• MATERIAL FOR THE TASK:
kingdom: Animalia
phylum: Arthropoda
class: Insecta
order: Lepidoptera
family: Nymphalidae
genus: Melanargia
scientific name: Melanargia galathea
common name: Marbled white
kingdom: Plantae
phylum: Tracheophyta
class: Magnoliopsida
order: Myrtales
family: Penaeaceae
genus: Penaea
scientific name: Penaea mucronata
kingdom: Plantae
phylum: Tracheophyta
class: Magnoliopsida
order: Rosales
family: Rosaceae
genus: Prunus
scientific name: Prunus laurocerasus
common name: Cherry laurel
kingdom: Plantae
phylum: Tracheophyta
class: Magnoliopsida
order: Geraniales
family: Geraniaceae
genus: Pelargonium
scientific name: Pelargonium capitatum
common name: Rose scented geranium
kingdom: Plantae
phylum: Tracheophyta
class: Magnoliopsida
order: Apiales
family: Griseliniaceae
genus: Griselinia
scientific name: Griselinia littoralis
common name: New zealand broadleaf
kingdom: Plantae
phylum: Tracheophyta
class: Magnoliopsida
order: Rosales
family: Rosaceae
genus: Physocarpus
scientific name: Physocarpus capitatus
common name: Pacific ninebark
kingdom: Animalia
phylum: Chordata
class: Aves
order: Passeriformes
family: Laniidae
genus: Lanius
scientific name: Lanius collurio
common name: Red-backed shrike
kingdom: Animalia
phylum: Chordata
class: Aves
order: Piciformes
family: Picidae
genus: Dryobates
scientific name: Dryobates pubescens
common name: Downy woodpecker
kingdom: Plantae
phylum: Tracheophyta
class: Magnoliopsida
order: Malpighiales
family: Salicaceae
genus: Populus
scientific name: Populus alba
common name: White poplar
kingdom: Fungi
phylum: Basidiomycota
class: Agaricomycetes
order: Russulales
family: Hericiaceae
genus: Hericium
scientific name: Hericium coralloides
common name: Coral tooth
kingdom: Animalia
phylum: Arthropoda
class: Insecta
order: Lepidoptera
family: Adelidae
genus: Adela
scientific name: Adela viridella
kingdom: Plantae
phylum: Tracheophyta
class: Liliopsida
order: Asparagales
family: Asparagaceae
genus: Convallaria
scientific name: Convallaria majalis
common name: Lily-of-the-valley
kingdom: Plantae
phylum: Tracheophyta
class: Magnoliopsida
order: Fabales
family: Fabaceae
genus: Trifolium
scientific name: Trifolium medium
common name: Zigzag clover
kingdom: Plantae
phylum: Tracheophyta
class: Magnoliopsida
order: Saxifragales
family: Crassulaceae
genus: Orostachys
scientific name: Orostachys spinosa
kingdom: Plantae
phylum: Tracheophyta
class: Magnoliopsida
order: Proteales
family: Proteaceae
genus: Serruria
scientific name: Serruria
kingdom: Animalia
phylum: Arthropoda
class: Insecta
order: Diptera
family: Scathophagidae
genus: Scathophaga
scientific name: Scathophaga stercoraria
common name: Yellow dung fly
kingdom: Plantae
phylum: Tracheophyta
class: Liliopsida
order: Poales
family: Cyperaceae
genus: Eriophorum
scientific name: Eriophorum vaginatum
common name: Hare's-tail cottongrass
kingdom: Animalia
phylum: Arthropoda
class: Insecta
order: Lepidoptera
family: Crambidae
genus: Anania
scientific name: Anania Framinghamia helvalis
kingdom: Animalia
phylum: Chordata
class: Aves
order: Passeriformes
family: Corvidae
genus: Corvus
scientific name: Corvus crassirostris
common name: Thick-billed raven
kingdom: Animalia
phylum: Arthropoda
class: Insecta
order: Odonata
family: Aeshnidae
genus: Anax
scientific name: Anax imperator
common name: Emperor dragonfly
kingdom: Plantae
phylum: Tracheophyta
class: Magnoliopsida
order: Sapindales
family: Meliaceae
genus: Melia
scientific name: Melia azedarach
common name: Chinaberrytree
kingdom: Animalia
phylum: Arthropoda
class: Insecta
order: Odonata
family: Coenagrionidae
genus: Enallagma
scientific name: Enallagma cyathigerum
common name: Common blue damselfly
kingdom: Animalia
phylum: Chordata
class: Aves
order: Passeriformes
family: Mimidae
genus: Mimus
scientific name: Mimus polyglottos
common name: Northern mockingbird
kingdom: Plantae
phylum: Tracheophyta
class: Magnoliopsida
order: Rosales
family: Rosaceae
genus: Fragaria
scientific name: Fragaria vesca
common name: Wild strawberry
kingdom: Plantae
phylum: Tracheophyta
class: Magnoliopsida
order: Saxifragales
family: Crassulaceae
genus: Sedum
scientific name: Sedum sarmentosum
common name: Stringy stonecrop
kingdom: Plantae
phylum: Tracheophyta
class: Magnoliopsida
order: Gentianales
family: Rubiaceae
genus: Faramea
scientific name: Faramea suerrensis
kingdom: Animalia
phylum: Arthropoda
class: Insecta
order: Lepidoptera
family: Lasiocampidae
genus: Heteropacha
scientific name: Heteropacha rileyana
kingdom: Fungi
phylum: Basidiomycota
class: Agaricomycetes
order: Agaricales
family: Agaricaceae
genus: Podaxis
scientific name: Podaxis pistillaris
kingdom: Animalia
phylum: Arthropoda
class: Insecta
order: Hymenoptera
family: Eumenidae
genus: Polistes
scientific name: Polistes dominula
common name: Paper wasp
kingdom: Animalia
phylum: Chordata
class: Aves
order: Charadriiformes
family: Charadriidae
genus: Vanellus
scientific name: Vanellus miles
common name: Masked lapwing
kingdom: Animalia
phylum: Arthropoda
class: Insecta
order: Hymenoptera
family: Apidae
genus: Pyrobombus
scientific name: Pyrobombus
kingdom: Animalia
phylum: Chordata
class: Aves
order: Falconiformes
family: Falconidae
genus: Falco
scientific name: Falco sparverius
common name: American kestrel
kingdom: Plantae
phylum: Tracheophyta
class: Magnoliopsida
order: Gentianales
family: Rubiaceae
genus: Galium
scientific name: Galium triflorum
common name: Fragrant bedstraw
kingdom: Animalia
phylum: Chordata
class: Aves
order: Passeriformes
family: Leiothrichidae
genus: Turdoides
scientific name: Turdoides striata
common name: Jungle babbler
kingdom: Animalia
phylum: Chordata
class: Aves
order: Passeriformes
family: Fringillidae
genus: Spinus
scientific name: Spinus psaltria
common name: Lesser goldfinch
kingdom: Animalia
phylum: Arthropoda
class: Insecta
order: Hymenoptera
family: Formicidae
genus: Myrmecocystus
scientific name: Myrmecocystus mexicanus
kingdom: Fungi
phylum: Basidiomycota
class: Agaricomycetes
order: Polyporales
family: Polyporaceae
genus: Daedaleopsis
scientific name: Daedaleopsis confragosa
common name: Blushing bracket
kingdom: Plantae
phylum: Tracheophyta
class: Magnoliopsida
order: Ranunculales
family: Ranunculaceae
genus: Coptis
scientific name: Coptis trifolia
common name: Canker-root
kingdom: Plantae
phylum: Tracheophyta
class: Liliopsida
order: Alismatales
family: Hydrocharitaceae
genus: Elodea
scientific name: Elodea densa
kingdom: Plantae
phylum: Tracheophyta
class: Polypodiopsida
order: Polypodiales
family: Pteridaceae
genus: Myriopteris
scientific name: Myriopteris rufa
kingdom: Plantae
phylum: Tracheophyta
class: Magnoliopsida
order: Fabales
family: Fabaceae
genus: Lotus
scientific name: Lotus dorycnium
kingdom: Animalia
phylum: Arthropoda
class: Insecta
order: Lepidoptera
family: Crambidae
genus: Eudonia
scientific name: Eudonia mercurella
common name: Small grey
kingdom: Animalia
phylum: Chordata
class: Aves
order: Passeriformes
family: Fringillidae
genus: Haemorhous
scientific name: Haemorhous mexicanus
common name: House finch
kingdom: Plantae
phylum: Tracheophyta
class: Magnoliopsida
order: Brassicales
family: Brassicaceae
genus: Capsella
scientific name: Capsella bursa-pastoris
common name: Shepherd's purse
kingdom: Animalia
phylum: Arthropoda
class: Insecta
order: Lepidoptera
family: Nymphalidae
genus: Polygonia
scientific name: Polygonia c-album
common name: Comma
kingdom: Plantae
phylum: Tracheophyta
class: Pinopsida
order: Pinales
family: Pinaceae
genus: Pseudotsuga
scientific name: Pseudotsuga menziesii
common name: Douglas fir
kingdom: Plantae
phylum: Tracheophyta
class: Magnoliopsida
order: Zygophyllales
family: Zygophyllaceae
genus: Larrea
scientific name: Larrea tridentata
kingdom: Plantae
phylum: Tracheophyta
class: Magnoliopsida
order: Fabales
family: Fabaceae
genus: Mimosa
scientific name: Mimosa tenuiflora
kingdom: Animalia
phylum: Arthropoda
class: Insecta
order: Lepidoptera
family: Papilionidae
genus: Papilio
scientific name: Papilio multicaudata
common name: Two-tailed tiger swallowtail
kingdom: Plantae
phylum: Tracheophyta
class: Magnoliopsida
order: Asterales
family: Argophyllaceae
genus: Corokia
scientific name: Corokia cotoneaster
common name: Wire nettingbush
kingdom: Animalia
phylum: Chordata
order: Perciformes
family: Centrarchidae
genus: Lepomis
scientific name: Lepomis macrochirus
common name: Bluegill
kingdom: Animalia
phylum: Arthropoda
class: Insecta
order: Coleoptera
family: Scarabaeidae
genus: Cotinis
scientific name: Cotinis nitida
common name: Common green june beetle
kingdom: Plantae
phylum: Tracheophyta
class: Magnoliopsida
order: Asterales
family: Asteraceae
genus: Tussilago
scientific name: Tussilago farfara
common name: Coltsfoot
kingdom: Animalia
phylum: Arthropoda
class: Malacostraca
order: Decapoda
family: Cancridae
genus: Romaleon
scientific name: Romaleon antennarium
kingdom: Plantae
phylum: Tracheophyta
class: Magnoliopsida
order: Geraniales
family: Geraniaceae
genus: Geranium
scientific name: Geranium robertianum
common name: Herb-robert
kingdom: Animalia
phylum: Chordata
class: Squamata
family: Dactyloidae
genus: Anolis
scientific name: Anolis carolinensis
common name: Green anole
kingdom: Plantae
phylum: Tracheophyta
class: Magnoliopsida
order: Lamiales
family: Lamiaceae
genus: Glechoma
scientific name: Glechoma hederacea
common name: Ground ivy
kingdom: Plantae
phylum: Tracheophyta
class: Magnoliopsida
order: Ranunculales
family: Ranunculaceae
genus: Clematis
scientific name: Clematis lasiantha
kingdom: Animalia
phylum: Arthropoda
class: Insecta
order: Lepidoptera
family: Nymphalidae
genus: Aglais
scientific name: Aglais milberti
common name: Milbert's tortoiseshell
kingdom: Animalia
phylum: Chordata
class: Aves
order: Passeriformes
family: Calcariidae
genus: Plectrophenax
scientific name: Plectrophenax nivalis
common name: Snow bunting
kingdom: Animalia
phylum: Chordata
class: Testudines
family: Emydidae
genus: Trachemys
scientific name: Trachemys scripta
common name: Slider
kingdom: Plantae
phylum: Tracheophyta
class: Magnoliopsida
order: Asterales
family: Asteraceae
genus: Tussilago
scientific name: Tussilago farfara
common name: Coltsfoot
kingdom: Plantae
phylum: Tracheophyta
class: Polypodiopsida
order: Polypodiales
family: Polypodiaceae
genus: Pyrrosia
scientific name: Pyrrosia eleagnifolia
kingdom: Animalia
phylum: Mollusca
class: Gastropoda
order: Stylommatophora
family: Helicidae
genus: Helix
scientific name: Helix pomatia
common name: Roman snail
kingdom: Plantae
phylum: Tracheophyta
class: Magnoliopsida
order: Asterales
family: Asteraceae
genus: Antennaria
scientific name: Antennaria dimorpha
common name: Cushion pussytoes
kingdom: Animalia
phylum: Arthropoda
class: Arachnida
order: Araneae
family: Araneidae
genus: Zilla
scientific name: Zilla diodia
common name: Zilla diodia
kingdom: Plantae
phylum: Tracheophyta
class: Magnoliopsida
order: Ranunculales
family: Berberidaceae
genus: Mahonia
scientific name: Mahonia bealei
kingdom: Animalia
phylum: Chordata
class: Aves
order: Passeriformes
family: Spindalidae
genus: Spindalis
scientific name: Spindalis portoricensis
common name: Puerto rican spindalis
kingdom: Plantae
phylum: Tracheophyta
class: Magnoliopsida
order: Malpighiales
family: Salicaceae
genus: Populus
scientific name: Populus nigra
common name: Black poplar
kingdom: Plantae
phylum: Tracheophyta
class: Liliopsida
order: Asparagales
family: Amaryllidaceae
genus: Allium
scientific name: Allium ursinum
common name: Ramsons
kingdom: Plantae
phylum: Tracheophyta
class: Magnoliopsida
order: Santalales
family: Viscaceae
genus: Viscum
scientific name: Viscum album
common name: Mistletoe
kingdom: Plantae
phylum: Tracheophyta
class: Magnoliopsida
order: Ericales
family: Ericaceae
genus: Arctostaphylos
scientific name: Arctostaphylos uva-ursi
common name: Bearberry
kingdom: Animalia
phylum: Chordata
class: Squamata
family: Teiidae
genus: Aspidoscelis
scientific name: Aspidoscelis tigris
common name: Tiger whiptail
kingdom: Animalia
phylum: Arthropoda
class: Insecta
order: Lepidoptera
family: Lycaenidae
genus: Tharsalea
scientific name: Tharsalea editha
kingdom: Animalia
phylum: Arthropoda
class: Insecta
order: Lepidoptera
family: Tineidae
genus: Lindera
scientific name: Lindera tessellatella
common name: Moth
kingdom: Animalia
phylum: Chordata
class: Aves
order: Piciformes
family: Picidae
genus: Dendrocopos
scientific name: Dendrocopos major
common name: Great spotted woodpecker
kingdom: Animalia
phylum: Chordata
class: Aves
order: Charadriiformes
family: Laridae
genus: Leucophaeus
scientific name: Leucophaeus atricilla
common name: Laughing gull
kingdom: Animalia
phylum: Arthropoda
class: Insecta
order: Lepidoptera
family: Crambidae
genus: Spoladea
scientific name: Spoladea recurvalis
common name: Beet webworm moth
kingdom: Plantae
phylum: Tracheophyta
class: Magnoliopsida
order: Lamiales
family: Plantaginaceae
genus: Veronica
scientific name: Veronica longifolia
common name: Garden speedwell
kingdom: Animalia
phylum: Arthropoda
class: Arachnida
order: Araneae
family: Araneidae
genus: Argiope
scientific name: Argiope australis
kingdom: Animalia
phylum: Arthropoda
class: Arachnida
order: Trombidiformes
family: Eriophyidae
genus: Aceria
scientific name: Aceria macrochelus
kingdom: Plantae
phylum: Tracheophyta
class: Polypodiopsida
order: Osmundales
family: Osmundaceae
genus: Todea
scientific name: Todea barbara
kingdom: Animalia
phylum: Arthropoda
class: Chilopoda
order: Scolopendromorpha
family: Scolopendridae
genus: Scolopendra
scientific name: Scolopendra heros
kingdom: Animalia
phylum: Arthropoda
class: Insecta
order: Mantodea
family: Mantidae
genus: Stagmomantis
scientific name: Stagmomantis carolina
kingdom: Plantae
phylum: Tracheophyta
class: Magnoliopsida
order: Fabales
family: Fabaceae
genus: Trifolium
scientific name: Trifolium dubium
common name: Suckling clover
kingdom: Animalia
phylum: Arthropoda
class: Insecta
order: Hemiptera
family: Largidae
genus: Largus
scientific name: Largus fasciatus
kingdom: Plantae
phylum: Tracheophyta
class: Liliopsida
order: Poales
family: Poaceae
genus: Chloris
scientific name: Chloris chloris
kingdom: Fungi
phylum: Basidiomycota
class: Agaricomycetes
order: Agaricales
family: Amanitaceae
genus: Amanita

• PROMPT: Could you give the stretch from the line containing "common name: Great spotted woodpecker" through the line containing "genus: Stagmomantis" again, swapping "phylum" for "division" and leaving everything else unchanged?

• TASK SOLUTION:
common name: Great spotted woodpecker
kingdom: Animalia
division: Chordata
class: Aves
order: Charadriiformes
family: Laridae
genus: Leucophaeus
scientific name: Leucophaeus atricilla
common name: Laughing gull
kingdom: Animalia
division: Arthropoda
class: Insecta
order: Lepidoptera
family: Crambidae
genus: Spoladea
scientific name: Spoladea recurvalis
common name: Beet webworm moth
kingdom: Plantae
division: Tracheophyta
class: Magnoliopsida
order: Lamiales
family: Plantaginaceae
genus: Veronica
scientific name: Veronica longifolia
common name: Garden speedwell
kingdom: Animalia
division: Arthropoda
class: Arachnida
order: Araneae
family: Araneidae
genus: Argiope
scientific name: Argiope australis
kingdom: Animalia
division: Arthropoda
class: Arachnida
order: Trombidiformes
family: Eriophyidae
genus: Aceria
scientific name: Aceria macrochelus
kingdom: Plantae
division: Tracheophyta
class: Polypodiopsida
order: Osmundales
family: Osmundaceae
genus: Todea
scientific name: Todea barbara
kingdom: Animalia
division: Arthropoda
class: Chilopoda
order: Scolopendromorpha
family: Scolopendridae
genus: Scolopendra
scientific name: Scolopendra heros
kingdom: Animalia
division: Arthropoda
class: Insecta
order: Mantodea
family: Mantidae
genus: Stagmomantis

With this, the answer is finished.